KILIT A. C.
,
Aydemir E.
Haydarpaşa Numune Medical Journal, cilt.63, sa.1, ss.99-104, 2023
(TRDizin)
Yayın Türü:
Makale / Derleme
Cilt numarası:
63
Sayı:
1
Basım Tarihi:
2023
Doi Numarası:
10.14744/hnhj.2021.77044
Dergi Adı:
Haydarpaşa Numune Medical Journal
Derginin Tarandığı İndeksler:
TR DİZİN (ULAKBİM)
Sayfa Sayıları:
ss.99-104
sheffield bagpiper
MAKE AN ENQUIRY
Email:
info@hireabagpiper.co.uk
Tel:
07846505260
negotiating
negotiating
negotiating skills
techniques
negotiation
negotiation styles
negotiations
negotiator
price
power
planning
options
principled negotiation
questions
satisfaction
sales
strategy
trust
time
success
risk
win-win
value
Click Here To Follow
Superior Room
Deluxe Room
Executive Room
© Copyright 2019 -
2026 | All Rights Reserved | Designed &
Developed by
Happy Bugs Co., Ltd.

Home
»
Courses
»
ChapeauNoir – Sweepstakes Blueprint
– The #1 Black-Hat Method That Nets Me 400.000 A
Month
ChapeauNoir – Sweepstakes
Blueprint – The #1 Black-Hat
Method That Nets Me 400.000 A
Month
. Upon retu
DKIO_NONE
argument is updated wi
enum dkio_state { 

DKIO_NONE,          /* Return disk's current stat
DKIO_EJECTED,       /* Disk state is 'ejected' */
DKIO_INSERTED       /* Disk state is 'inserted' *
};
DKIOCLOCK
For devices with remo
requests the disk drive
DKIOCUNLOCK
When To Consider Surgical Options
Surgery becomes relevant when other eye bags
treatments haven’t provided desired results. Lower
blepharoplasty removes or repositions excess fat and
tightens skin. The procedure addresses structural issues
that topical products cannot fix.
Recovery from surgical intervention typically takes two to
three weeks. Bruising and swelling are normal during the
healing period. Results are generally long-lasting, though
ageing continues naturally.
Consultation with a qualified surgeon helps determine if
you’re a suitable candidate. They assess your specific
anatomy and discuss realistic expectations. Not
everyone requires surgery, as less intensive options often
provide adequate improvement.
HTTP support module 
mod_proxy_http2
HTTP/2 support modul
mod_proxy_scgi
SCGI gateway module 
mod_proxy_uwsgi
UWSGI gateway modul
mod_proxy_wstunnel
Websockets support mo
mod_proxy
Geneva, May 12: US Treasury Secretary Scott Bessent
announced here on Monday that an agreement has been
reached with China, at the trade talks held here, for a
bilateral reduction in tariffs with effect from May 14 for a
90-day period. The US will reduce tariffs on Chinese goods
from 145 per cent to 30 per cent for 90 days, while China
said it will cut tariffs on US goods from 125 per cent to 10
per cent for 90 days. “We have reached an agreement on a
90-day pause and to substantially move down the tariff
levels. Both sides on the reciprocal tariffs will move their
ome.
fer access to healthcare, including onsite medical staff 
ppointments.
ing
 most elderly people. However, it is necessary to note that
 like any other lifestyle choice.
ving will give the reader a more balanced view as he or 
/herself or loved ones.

● **Directions**
Start with the first line of the data and print every line exactly. The line containing "principled negotiation" is the last one to include.

● **Completed task**
KILIT A. C.
,
Aydemir E.
Haydarpaşa Numune Medical Journal, cilt.63, sa.1, ss.99-104, 2023
(TRDizin)
Yayın Türü:
Makale / Derleme
Cilt numarası:
63
Sayı:
1
Basım Tarihi:
2023
Doi Numarası:
10.14744/hnhj.2021.77044
Dergi Adı:
Haydarpaşa Numune Medical Journal
Derginin Tarandığı İndeksler:
TR DİZİN (ULAKBİM)
Sayfa Sayıları:
ss.99-104
sheffield bagpiper
MAKE AN ENQUIRY
Email:
info@hireabagpiper.co.uk
Tel:
07846505260
negotiating
negotiating
negotiating skills
techniques
negotiation
negotiation styles
negotiations
negotiator
price
power
planning
options
principled negotiation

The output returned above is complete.